PhonBank Setswana Matlhaku Corpus


Keneilwe Matlhaku
African Languages and Literature
University of Botswana

Participants: 3
Type of Study: naturalistic
Location: Botswana
Media type: audio
DOI: doi:10.21415/98C0-2Z80

Browsable transcripts

Phon data

CHAT data

Link to media folder

Citation Information

Matlhaku, Keneilwe (in preparation) Phonological and phonetic factors affecting the early consonantal development in Setswana. Ph.D. Dissertation. Memorial University of Newfoundland.

In accordance with CHILDES rules, any use of data from this corpus must be accompanied by at least one of the above references.
Participant NameAge Range Number of Sessions Sex
B 3;02.22 – 3;06.05 10 M
T 2;05-03 – 2;08.15 12 F
W 1;10.18 – 2;02.02 11 M

Project Description

This study documents three child learners of Setswana; particularly, the SeKwena dialect. All child participants were monolingual language learners, with Setwana as their only native language, in line with the linguistic profiles of their caregivers. B was audio recorded from ages 3;02.22 to 3;06.05. T was recorded from ages 2;05-03 to 2;08.15. W was recorded from ages 1;10.18 to 2;02.02.

As a condition for the children to participate in the study, caregivers completed a questionnaire to ensure that all children had perceptual knowledge of basic Setswana words. The investigator verified that all children were typically developing and healthy, and had no history of vision or hearing problems. Additionally, the children had no history or concerns regarding their speech or language development prior to participating in the study.

The data were recorded in the villages of Molepolole and Mankgodi, both situated in Kweneng District, Botswana. The data were collected in 2019 over a period of four months. The investigator carried out the recordings bi-weekly (or weekly) when possible, in order to maximize data sampling and collection. The children were audio-recorded in their daily environments under the caregivers’ monitoring for a minimum of 30 minutes to a maximum of one-hour per session. There was minimal to no participation of the caregivers.

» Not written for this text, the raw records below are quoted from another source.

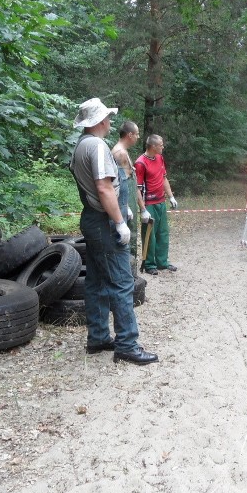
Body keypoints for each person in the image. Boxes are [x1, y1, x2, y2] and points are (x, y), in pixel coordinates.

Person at [69, 98, 158, 364]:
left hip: (95, 218)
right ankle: (127, 345)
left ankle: (97, 338)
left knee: (96, 280)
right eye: (107, 117)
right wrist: (119, 221)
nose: (110, 122)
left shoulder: (82, 145)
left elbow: (107, 188)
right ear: (98, 121)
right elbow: (104, 188)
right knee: (121, 282)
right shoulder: (96, 146)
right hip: (104, 222)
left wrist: (122, 209)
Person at [135, 134, 178, 276]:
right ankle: (149, 264)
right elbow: (137, 188)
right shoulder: (141, 163)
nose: (163, 147)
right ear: (153, 146)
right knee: (150, 235)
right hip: (149, 204)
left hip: (161, 202)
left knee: (163, 233)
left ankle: (162, 262)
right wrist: (143, 209)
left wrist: (171, 197)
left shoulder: (160, 158)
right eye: (161, 144)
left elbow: (163, 178)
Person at [111, 121, 142, 270]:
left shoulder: (123, 151)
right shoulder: (120, 153)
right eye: (136, 134)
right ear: (129, 135)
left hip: (127, 202)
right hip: (124, 203)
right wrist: (127, 206)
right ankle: (129, 273)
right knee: (128, 239)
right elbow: (119, 184)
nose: (138, 137)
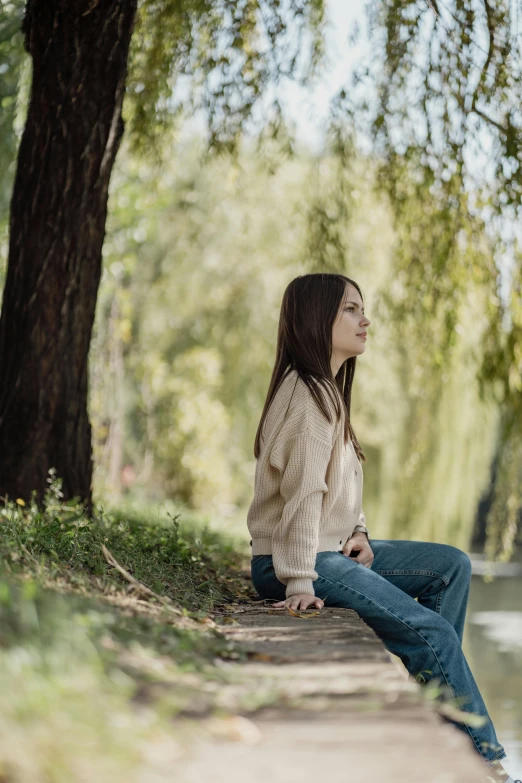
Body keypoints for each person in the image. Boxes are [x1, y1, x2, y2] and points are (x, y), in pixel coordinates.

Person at [247, 273, 517, 783]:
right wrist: (299, 581)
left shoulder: (327, 392)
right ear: (316, 318)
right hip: (295, 560)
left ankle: (439, 710)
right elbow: (303, 497)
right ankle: (482, 758)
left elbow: (342, 482)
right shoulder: (307, 397)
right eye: (351, 309)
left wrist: (362, 532)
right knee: (430, 631)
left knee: (450, 567)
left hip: (327, 551)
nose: (364, 319)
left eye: (362, 308)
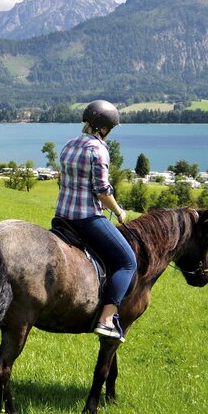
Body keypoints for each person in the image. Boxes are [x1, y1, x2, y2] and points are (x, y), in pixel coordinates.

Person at [55, 100, 137, 342]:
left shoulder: (69, 144)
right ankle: (107, 319)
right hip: (86, 218)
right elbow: (101, 190)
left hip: (62, 217)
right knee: (127, 262)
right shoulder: (99, 149)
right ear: (105, 128)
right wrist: (119, 211)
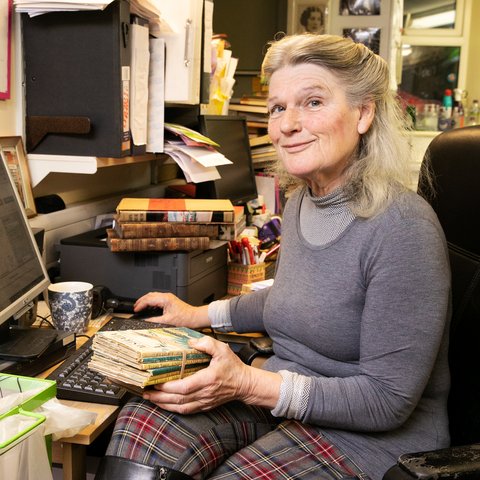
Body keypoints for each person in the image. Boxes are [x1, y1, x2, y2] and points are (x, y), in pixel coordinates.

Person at [95, 34, 451, 480]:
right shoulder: (302, 201)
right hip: (285, 395)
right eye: (278, 108)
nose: (287, 125)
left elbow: (387, 401)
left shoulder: (402, 226)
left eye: (313, 102)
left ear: (363, 113)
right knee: (143, 427)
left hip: (372, 439)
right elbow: (292, 298)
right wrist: (195, 315)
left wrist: (247, 383)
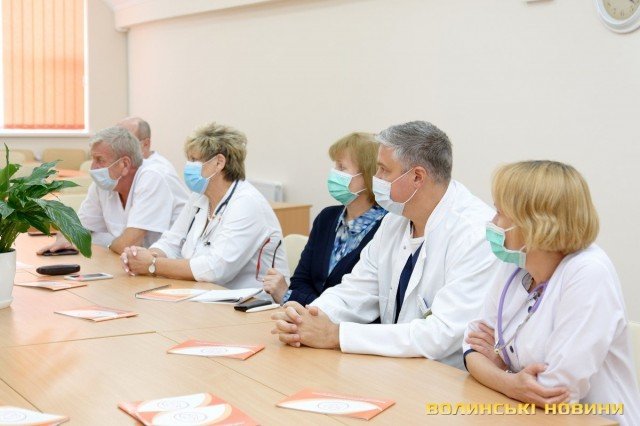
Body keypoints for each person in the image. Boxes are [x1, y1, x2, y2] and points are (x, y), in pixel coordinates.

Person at [271, 121, 499, 369]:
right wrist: (308, 318)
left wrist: (336, 335)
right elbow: (356, 290)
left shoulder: (475, 233)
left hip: (445, 377)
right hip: (397, 367)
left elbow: (441, 335)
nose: (375, 178)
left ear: (417, 177)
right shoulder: (394, 220)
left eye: (383, 170)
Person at [463, 161, 640, 424]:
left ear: (532, 222)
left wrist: (501, 366)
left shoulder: (589, 272)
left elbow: (555, 392)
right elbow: (471, 346)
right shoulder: (516, 263)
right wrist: (511, 383)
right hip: (525, 415)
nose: (493, 223)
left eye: (499, 213)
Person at [120, 122, 290, 289]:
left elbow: (215, 269)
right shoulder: (199, 197)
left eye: (194, 160)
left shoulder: (247, 203)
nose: (188, 166)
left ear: (219, 162)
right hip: (202, 292)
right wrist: (144, 256)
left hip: (249, 300)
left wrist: (153, 264)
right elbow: (171, 241)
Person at [262, 132, 386, 305]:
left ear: (367, 176)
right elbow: (300, 281)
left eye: (341, 167)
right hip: (305, 317)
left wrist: (288, 296)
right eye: (335, 166)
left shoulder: (387, 228)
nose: (334, 173)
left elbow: (356, 305)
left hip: (343, 322)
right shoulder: (327, 218)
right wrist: (299, 300)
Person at [37, 126, 188, 255]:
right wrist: (65, 239)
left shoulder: (153, 177)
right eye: (92, 159)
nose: (93, 167)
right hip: (130, 264)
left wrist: (99, 243)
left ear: (125, 164)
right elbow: (77, 228)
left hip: (173, 267)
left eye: (100, 160)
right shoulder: (105, 183)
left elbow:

The investigator used picture books to elicit words that covered a maximum of the sounds of Setswana across all positions within which they can appear. There were no fixed word lists or any other means of guided speech elicitation. As such, this did not guarantee that all children produced all the target sounds in all of the recordings, due to the relatively free nature of the data elicited. The picture books were used to facilitate communication and enhance engagement with the children. Elicitation started with the children asked to informally and spontaneously name pictures they saw in a picture book. A prompting question was presented to the child if they did not immediately name the object or action they saw on the picture.

Spontaneous conversations also formed part of this study. The investigator allowed the children to guide the trajectory of the conversation, which enabled them to produce longer and/or more complex words, phrases and sentences. The investigator then focused on repeating the child’s production using the adult form (as opposed to the child's form, so as not to reinforce what could be an erroneous pronunciation) in order to facilitate subsequent identification of the speech forms attempted by the child. More generally, these strategies naturally followed the types of interaction that normally takes place between a child and an adult, especially in contexts where the adult is focused on providing the child with a stimulating environment for language learning.

The children’s productions were audio recorded via a Zoom H1n handy audio recorder. The recordings were stored in WAV format at CD quality (16-bit sample size at 44.1kHz). The device was positioned out of sight and reach of the child in the recording setting. This method is the least intrusive, in that it involves virtually no change to the child's everyday environment, and avoids potential disruptions or issues related to self-consciousness, which could occur given children's natural awareness of, and interest toward, electronic devices.

These data were prepared using the Phon software program (https://www.phon.ca/). The data were segmented, transcribed, and annotated by the investigator, a native speaker of Setswana. The transcriptions were then verified for syllabification and alignment prior to data compilation.